From the listing below, output only the lines starting at the line that has "M275,401L323,415L324,413L357,421L347,461L264,440Z" and ending at the line that has "M254,858L282,872L265,907L237,893Z", exactly as they appear, ends included.

___

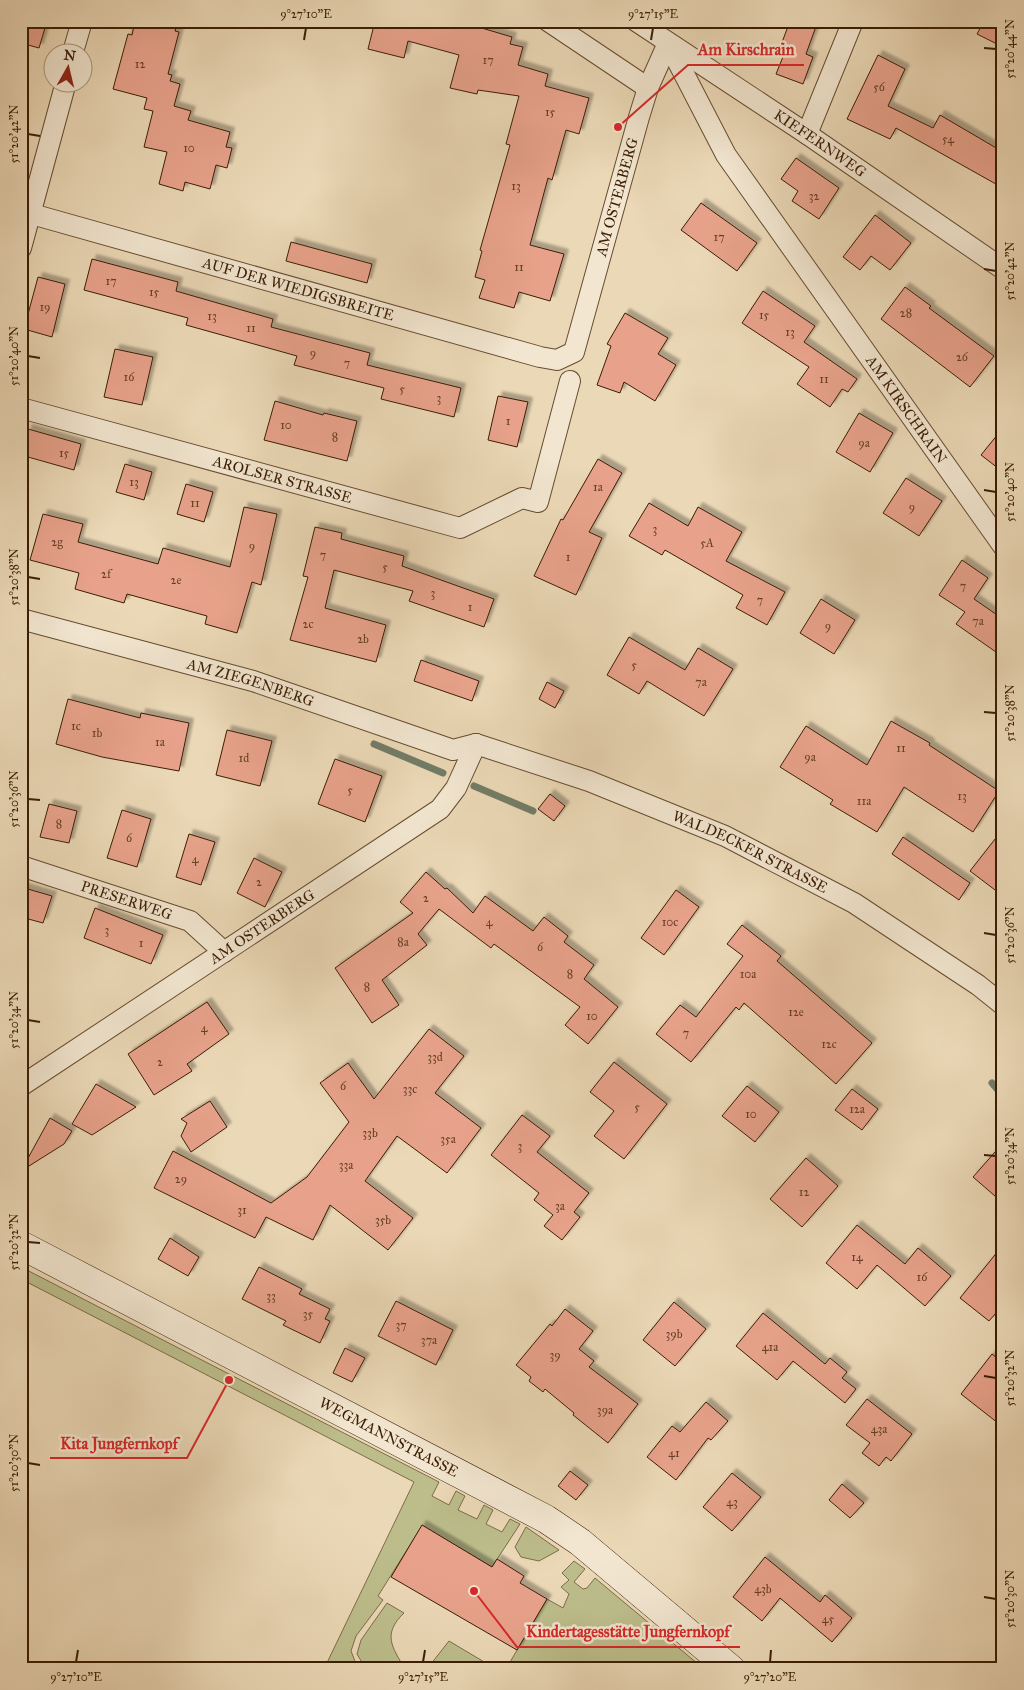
<svg xmlns="http://www.w3.org/2000/svg" width="1024" height="1690" font-family="'IM FELL Great Primer',serif">
<style>
.green{fill:#bcbd8b;stroke:#7c6d48}
.lines{fill:none;stroke-linecap:round;stroke-linejoin:round}
.stream{stroke:#737c67;stroke-width:7}
.building{fill:#e8a28b;stroke:#3b1d04;filter:url(#shadow)}
.street-casing{stroke:#674c30;stroke-width:22}
.secondary-casing{stroke:#3b1d04;stroke-width:29}
.street{stroke:#f2e6d0;stroke-width:20}
.secondary{stroke:#f2e6d0;stroke-width:28}
.ticks{fill:none;stroke:#3b1d04;stroke-width:2}
.labels{text-anchor:middle;stroke-width:5;stroke-linejoin:round;paint-order:stroke}
.number-label{font-size:12px;fill:#663e26}
.street-label{font-size:15px;fill:#3b1d04;stroke:#f2e6d0}
.leader{fill:none;stroke:#d62828;stroke-width:2}
.callout-dot{fill:#d62828;stroke:#f2e6d0;stroke-width:2}
.callout-label{font-size:16px;text-anchor:middle;font-weight:bold;fill:#d62828;stroke:#f2e6d0;stroke-width:5;stroke-linejoin:round;paint-order:stroke}
.neatline{fill:none;stroke:#3b1d04;stroke-width:2}
.ticks-label{font-size:12px;text-anchor:middle;fill:#3b1d04}
</style>
<defs>
<filter id="shadow"><feDropShadow dx="4.5" dy="-4.5" stdDeviation="1" flood-color="#0004"/></filter>
</defs>
<rect width="100%" height="100%" fill="#ebd8b6"/>
<filter id="stains"><feTurbulence type="fractalNoise" baseFrequency=".004" numOctaves="4"/><feColorMatrix values="0 0 0 0 .2 0 0 0 0 .09 0 0 0 0 .02 0 0 0 .5 -.17"/></filter>
<radialGradient id="worn" r=".72"><stop offset=".6" stop-color="#630" stop-opacity="0"/><stop offset="1" stop-color="#630" stop-opacity=".3"/></radialGradient>
<path class="green" d="M21,1267L439,1482L432,1496L449,1505L456,1491L465,1496L458,1510L477,1519L484,1505L493,1510L486,1524L502,1532L510,1519L520,1524L492,1567L422,1526L378,1596L383,1600L356,1636L351,1651L358,1669H324L414,1482L21,1279Z
M526,1527L559,1550L539,1561L521,1557L515,1547Z
M574,1561L585,1569L574,1582L583,1589L587,1588L595,1578L704,1669H506L547,1599L563,1608L569,1594L561,1587L569,1580L562,1573Z
M387,1603L404,1613C382,1634 392,1647 405,1669H366L357,1654L361,1640Z
M449,1641L496,1669H427Z"/>
<g class="lines">
<path class="stream" d="M374,744L443,773
M474,786L533,811
M992,1083L1003,1096"/>
</g>
<path class="building" d="M21,21H47L39,48L21,43Z
M135,21H178L175,31L179,32L168,74L172,75L170,81L180,84L174,106L191,111L188,120L230,132L226,147L232,148L227,168L216,165L210,189L185,182L183,191L159,184L167,152L144,147L153,111L144,109L147,98L113,89L128,34L132,35Z
M375,21H476L475,26L512,37L510,44L523,47L518,65L548,74L545,86L589,98L579,134L566,130L552,180L548,178L530,245L564,254L550,301L519,292L514,308L479,298L485,280L475,277L482,251L480,250L510,145L506,144L519,96L478,90L477,94L450,88L459,55L408,41L404,58L368,49Z
M790,21H818L806,54L813,57L803,84L776,74L787,47L781,45Z
M984,21H1003V47L977,34Z
M878,55L905,69L888,106L933,128L940,115L1003,152V188L896,128L890,139L847,119Z
M796,158L839,188L819,219L792,201L798,191L781,179Z
M701,203L757,243L737,271L681,230Z
M875,215L911,243L890,270L871,256L860,270L843,257Z
M291,242L372,264L367,283L286,261Z
M92,259L178,282L176,291L273,319L271,327L370,353L367,365L461,388L454,417L381,399L384,388L294,365L297,356L186,325L188,318L84,290Z
M38,277L65,284L52,337L24,329Z
M905,287L931,306L929,308L994,356L970,387L881,319Z
M763,291L815,326L804,342L857,379L848,392L842,389L830,407L797,384L809,367L742,323Z
M625,313L668,338L658,354L676,365L655,401L624,382L620,393L597,385L611,346L607,344Z
M115,349L153,357L142,405L104,397Z
M498,396L528,402L517,447L488,440Z
M275,401L323,415L324,413L357,421L347,461L264,440Z
M859,413L893,433L870,472L836,452Z
M1003,428V472L981,455Z
M28,429L81,444L74,470L21,455Z
M598,459L622,473L589,532L602,538L576,595L534,576L561,519L563,520Z
M125,464L152,472L144,500L116,492Z
M906,478L942,501L919,536L883,513Z
M186,484L213,492L204,522L177,514Z
M649,503L688,526L698,507L742,532L726,561L785,592L767,625L736,608L743,595L665,550L662,555L629,536Z
M244,507L277,514L261,585L252,582L237,633L205,624L207,616L127,594L124,603L75,589L79,573L30,560L43,514L83,524L78,542L158,564L163,548L230,567Z
M315,527L342,533L341,539L404,556L402,566L494,599L484,627L409,601L413,591L334,570L325,608L386,625L376,662L290,640L308,577L303,576Z
M962,560L988,578L974,599L1003,619V657L956,624L965,612L939,595Z
M821,599L855,620L834,654L800,633Z
M629,637L685,670L698,648L733,669L704,716L647,681L639,694L607,675Z
M421,660L479,681L472,701L414,681Z
M547,682L564,691L555,708L539,699Z
M68,699L140,718L141,713L189,723L179,771L102,757L56,744Z
M891,721L930,743L929,745L999,791L973,832L904,787L877,832L830,804L833,800L780,767L806,726L867,765Z
M227,730L272,741L260,786L216,775Z
M335,759L382,776L365,822L318,804Z
M550,794L565,806L554,821L538,809Z
M49,804L77,811L69,843L40,837Z
M122,810L151,819L137,867L107,858Z
M1003,829V896L970,871Z
M189,834L215,842L201,885L176,877Z
M903,837L970,883L959,900L892,854Z
M254,858L282,872L265,907L237,893Z
M426,872L445,889L447,888L473,913L485,896L533,931L544,917L568,936L564,942L594,965L584,979L618,1007L588,1044L565,1025L580,1007L494,944L491,948L439,909L418,934L427,945L382,980L399,1005L372,1023L335,968L413,913L400,902Z
M21,887L52,896L43,923L21,917Z
M676,890L699,907L664,955L641,938Z
M95,908L163,935L151,964L84,938Z
M742,925L781,956L777,961L872,1043L836,1084L744,1003L739,1010L736,1007L691,1062L656,1034L680,1005L696,1017L743,956L727,944Z
M207,1002L229,1034L187,1064L192,1071L154,1095L128,1054Z
M429,1029L464,1056L435,1093L481,1128L447,1173L397,1136L365,1181L413,1218L388,1250L330,1205L313,1240L266,1217L255,1238L154,1188L173,1151L271,1203L307,1177L349,1122L320,1083L348,1063L374,1099Z
M614,1062L667,1104L624,1159L594,1136L614,1111L590,1092Z
M96,1084L136,1107L92,1135L72,1124Z
M747,1086L779,1112L755,1142L722,1116Z
M852,1089L878,1109L862,1130L835,1110Z
M210,1101L227,1127L191,1152L181,1136L187,1123L181,1119Z
M522,1115L550,1136L537,1152L589,1193L574,1212L580,1217L562,1240L544,1226L553,1215L534,1200L539,1193L491,1155Z
M50,1118L72,1131L64,1144L21,1171Z
M1003,1143V1203L973,1177Z
M806,1158L838,1186L802,1227L770,1199Z
M857,1225L905,1264L918,1248L951,1276L925,1306L877,1265L857,1289L826,1263Z
M170,1238L199,1257L188,1276L158,1259Z
M1003,1245V1305L989,1321L960,1298Z
M259,1267L302,1289L299,1294L330,1309L325,1319L330,1321L320,1343L283,1325L286,1321L242,1299Z
M396,1301L453,1330L436,1365L378,1336Z
M674,1302L706,1329L675,1366L643,1340Z
M565,1309L593,1331L579,1349L594,1361L589,1367L638,1404L608,1443L573,1415L574,1413L545,1389L543,1392L529,1381L531,1377L516,1365L550,1324L552,1326Z
M763,1313L825,1364L830,1358L847,1372L842,1378L856,1389L845,1403L793,1361L777,1380L736,1346Z
M345,1348L365,1358L352,1382L333,1373Z
M992,1354L1003,1363V1427L961,1394Z
M867,1399L912,1434L891,1461L886,1457L879,1466L862,1453L870,1443L846,1425Z
M706,1402L728,1421L711,1440L708,1438L676,1480L647,1457L672,1426L680,1432Z
M570,1471L588,1485L576,1500L558,1486Z
M732,1473L761,1497L732,1531L703,1507Z
M842,1484L864,1503L850,1518L829,1500Z
M422,1525L492,1567L497,1559L524,1576L520,1583L547,1599L517,1650L391,1577Z
M765,1557L820,1602L825,1595L852,1618L832,1642L780,1598L762,1621L733,1597Z"/>
<g class="lines">
<g class="street-casing">
<g id="street">
<path d="M548,21L648,88"/>
<path id="s1" d="M636,21L807,134L1003,269"/>
<path id="s2" d="M668,43L726,155L1003,546"/>
<path d="M73,52L82,21"/>
<path d="M807,134L853,21"/>
<path id="s3" d="M21,211L540,357L557,360L574,352L639,117L648,88L668,43"/>
<path d="M21,248L66,82"/>
<path id="s4" d="M21,408L460,528L522,498L538,502L570,381"/>
<path id="s5" d="M21,619L253,681L453,750L476,744"/>
<path id="s6" d="M476,744L589,781L725,836L854,903L978,985L1003,1005"/>
<path id="s7" d="M21,866L190,921L224,952"/>
<path id="s8" d="M21,1086L440,809L456,788L476,744"/>
</g>
</g>
<g class="secondary-casing">
<g id="secondary">
<path id="s9" d="M21,1245L546,1519L580,1542L731,1669"/>
</g>
</g>
<use href="#street" class="street"/>
<use href="#secondary" class="secondary"/>
</g>
<path class="ticks" d="M304,40L306,28M651,40L653,28M984,48L996,49M28,134L40,136M984,269L996,271M28,356L40,358M984,490L996,492M28,577L40,579M984,712L996,713M28,799L40,800M984,933L996,935M28,1020L40,1022M984,1155L996,1156M28,1242L40,1243M984,1376L996,1378M28,1463L40,1465M984,1597L996,1599M76,1662L78,1650M423,1662L425,1650M770,1662L771,1650"/>
<g class="labels">
<g class="number-label">
<text x="488" y="64">17</text>
<text x="140" y="68">12</text>
<text x="879" y="91">56</text>
<text x="550" y="116">15</text>
<text x="948" y="143">54</text>
<text x="189" y="152">10</text>
<text x="516" y="190">13</text>
<text x="814" y="200">32</text>
<text x="719" y="241">17</text>
<text x="519" y="271">11</text>
<text x="111" y="285">17</text>
<text x="154" y="296">15</text>
<text x="45" y="311">19</text>
<text x="906" y="317">28</text>
<text x="764" y="319">15</text>
<text x="212" y="320">13</text>
<text x="251" y="332">11</text>
<text x="790" y="336">13</text>
<text x="313" y="357">9</text>
<text x="962" y="361">26</text>
<text x="347" y="367">7</text>
<text x="129" y="381">16</text>
<text x="824" y="383">11</text>
<text x="402" y="393">5</text>
<text x="439" y="402">3</text>
<text x="508" y="425">1</text>
<text x="286" y="429">10</text>
<text x="335" y="441">8</text>
<text x="864" y="447">9a</text>
<text x="64" y="457">15</text>
<text x="134" y="486">13</text>
<text x="598" y="491">1a</text>
<text x="195" y="507">11</text>
<text x="912" y="511">9</text>
<text x="655" y="533">3</text>
<text x="57" y="546">2g</text>
<text x="707" y="547">5A</text>
<text x="252" y="550">9</text>
<text x="323" y="559">7</text>
<text x="568" y="561">1</text>
<text x="385" y="571">5</text>
<text x="106" y="578">2f</text>
<text x="176" y="584">2e</text>
<text x="963" y="590">7</text>
<text x="433" y="597">3</text>
<text x="760" y="604">7</text>
<text x="470" y="611">1</text>
<text x="978" y="625">7a</text>
<text x="308" y="628">2c</text>
<text x="828" y="630">9</text>
<text x="363" y="643">2b</text>
<text x="634" y="669">5</text>
<text x="701" y="686">7a</text>
<text x="76" y="730">1c</text>
<text x="97" y="737">1b</text>
<text x="160" y="746">1a</text>
<text x="901" y="752">11</text>
<text x="810" y="761">9a</text>
<text x="244" y="762">1d</text>
<text x="350" y="794">5</text>
<text x="962" y="800">13</text>
<text x="864" y="805">11a</text>
<text x="59" y="828">8</text>
<text x="129" y="842">6</text>
<text x="195" y="863">4</text>
<text x="259" y="886">2</text>
<text x="426" y="902">2</text>
<text x="489" y="926">4</text>
<text x="670" y="926">10c</text>
<text x="107" y="934">3</text>
<text x="403" y="946">8a</text>
<text x="141" y="947">1</text>
<text x="540" y="951">6</text>
<text x="570" y="978">8</text>
<text x="748" y="978">10a</text>
<text x="367" y="991">8</text>
<text x="796" y="1016">12e</text>
<text x="592" y="1020">10</text>
<text x="204" y="1032">4</text>
<text x="686" y="1037">7</text>
<text x="829" y="1048">12c</text>
<text x="435" y="1061">33d</text>
<text x="160" y="1066">2</text>
<text x="343" y="1090">6</text>
<text x="410" y="1093">33c</text>
<text x="637" y="1111">5</text>
<text x="857" y="1113">12a</text>
<text x="751" y="1118">10</text>
<text x="370" y="1137">33b</text>
<text x="448" y="1143">35a</text>
<text x="520" y="1150">3</text>
<text x="346" y="1169">33a</text>
<text x="181" y="1183">29</text>
<text x="804" y="1196">12</text>
<text x="560" y="1210">3a</text>
<text x="242" y="1214">31</text>
<text x="383" y="1224">35b</text>
<text x="857" y="1261">14</text>
<text x="922" y="1281">16</text>
<text x="271" y="1300">33</text>
<text x="308" y="1318">35</text>
<text x="401" y="1329">37</text>
<text x="674" y="1338">39b</text>
<text x="429" y="1344">37a</text>
<text x="770" y="1351">41a</text>
<text x="555" y="1359">39</text>
<text x="605" y="1414">39a</text>
<text x="879" y="1433">43a</text>
<text x="674" y="1457">41</text>
<text x="732" y="1506">43</text>
<text x="763" y="1593">43b</text>
<text x="828" y="1623">45</text>
</g>
<g class="street-label">
<text dy="5" stroke="none"><textPath href="#s1" startOffset="221">KIEFERNWEG</textPath></text>
<text dy="5" stroke="none"><textPath href="#s3" startOffset="736">AM OSTERBERG</textPath></text>
<text dy="5" stroke="none"><textPath href="#s3" startOffset="288">AUF DER WIEDIGSBREITE</textPath></text>
<text dy="5" stroke="none"><textPath href="#s2" startOffset="438">AM KIRSCHRAIN</textPath></text>
<text dy="5" stroke="none"><textPath href="#s4" startOffset="271">AROLSER STRASSE</textPath></text>
<text dy="5" stroke="none"><textPath href="#s5" startOffset="238">AM ZIEGENBERG</textPath></text>
<text dy="5" stroke="none"><textPath href="#s6" startOffset="295">WALDECKER STRASSE</textPath></text>
<text dy="5" stroke="none"><textPath href="#s7" startOffset="111">PRESERWEG</textPath></text>
<text dy="5" stroke="none"><textPath href="#s8" startOffset="289">AM OSTERBERG</textPath></text>
<text dy="5" stroke="none"><textPath href="#s9" startOffset="415">WEGMANNSTRASSE</textPath></text>
</g>
</g>
<path class="leader" d="M618 127L688 65H804M229 1380L187 1458H50M474 1591L517 1647H740"/>
<g class="callout-dot">
<circle cx="618" cy="127" r="5"/>
<circle cx="229" cy="1380" r="5"/>
<circle cx="474" cy="1591" r="5"/>
</g>
<g class="callout-label">
<text x="746" y="55">Am Kirschrain</text>
<text x="119" y="1449">Kita Jungfernkopf</text>
<text x="628" y="1637">Kindertagesstätte Jungfernkopf</text>
</g>
<rect width="1024" height="1690" fill="none" stroke="#ebd8b6" stroke-width="55"/>
<g transform="translate(68 68) rotate(8)"><circle r="24" fill="#f2e6d0" stroke="#a9967e"/>
<path d="M0-4L9 19L0 12L-9 19Z" fill="#8f2418"/>
<text y="-8" font-size="14" font-weight="bold" text-anchor="middle" fill="#3b1d04">N</text>
</g>
<rect x="28" y="28" width="968" height="1634" class="neatline"/>
<g class="ticks-label">
<text x="306" y="18">9°27'10"E</text>
<text x="653" y="18">9°27'15"E</text>
<text transform="translate(1010 49) rotate(-90)" y="4">51°20'44"N</text>
<text transform="translate(14 134) rotate(-90)" y="4">51°20'42"N</text>
<text transform="translate(1010 271) rotate(-90)" y="4">51°20'42"N</text>
<text transform="translate(14 356) rotate(-90)" y="4">51°20'40"N</text>
<text transform="translate(1010 492) rotate(-90)" y="4">51°20'40"N</text>
<text transform="translate(14 577) rotate(-90)" y="4">51°20'38"N</text>
<text transform="translate(1010 713) rotate(-90)" y="4">51°20'38"N</text>
<text transform="translate(14 799) rotate(-90)" y="4">51°20'36"N</text>
<text transform="translate(1010 935) rotate(-90)" y="4">51°20'36"N</text>
<text transform="translate(14 1020) rotate(-90)" y="4">51°20'34"N</text>
<text transform="translate(1010 1156) rotate(-90)" y="4">51°20'34"N</text>
<text transform="translate(14 1242) rotate(-90)" y="4">51°20'32"N</text>
<text transform="translate(1010 1378) rotate(-90)" y="4">51°20'32"N</text>
<text transform="translate(14 1463) rotate(-90)" y="4">51°20'30"N</text>
<text transform="translate(1010 1599) rotate(-90)" y="4">51°20'30"N</text>
<text x="76" y="1681">9°27'10"E</text>
<text x="423" y="1681">9°27'15"E</text>
<text x="770" y="1681">9°27'20"E</text>
</g>
<rect width="100%" height="100%" filter="url(#stains)"/>
<rect width="100%" height="100%" fill="url(#worn)"/>
</svg>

___

## [WRITTEN REPLY]
M275,401L323,415L324,413L357,421L347,461L264,440Z
M859,413L893,433L870,472L836,452Z
M1003,428V472L981,455Z
M28,429L81,444L74,470L21,455Z
M598,459L622,473L589,532L602,538L576,595L534,576L561,519L563,520Z
M125,464L152,472L144,500L116,492Z
M906,478L942,501L919,536L883,513Z
M186,484L213,492L204,522L177,514Z
M649,503L688,526L698,507L742,532L726,561L785,592L767,625L736,608L743,595L665,550L662,555L629,536Z
M244,507L277,514L261,585L252,582L237,633L205,624L207,616L127,594L124,603L75,589L79,573L30,560L43,514L83,524L78,542L158,564L163,548L230,567Z
M315,527L342,533L341,539L404,556L402,566L494,599L484,627L409,601L413,591L334,570L325,608L386,625L376,662L290,640L308,577L303,576Z
M962,560L988,578L974,599L1003,619V657L956,624L965,612L939,595Z
M821,599L855,620L834,654L800,633Z
M629,637L685,670L698,648L733,669L704,716L647,681L639,694L607,675Z
M421,660L479,681L472,701L414,681Z
M547,682L564,691L555,708L539,699Z
M68,699L140,718L141,713L189,723L179,771L102,757L56,744Z
M891,721L930,743L929,745L999,791L973,832L904,787L877,832L830,804L833,800L780,767L806,726L867,765Z
M227,730L272,741L260,786L216,775Z
M335,759L382,776L365,822L318,804Z
M550,794L565,806L554,821L538,809Z
M49,804L77,811L69,843L40,837Z
M122,810L151,819L137,867L107,858Z
M1003,829V896L970,871Z
M189,834L215,842L201,885L176,877Z
M903,837L970,883L959,900L892,854Z
M254,858L282,872L265,907L237,893Z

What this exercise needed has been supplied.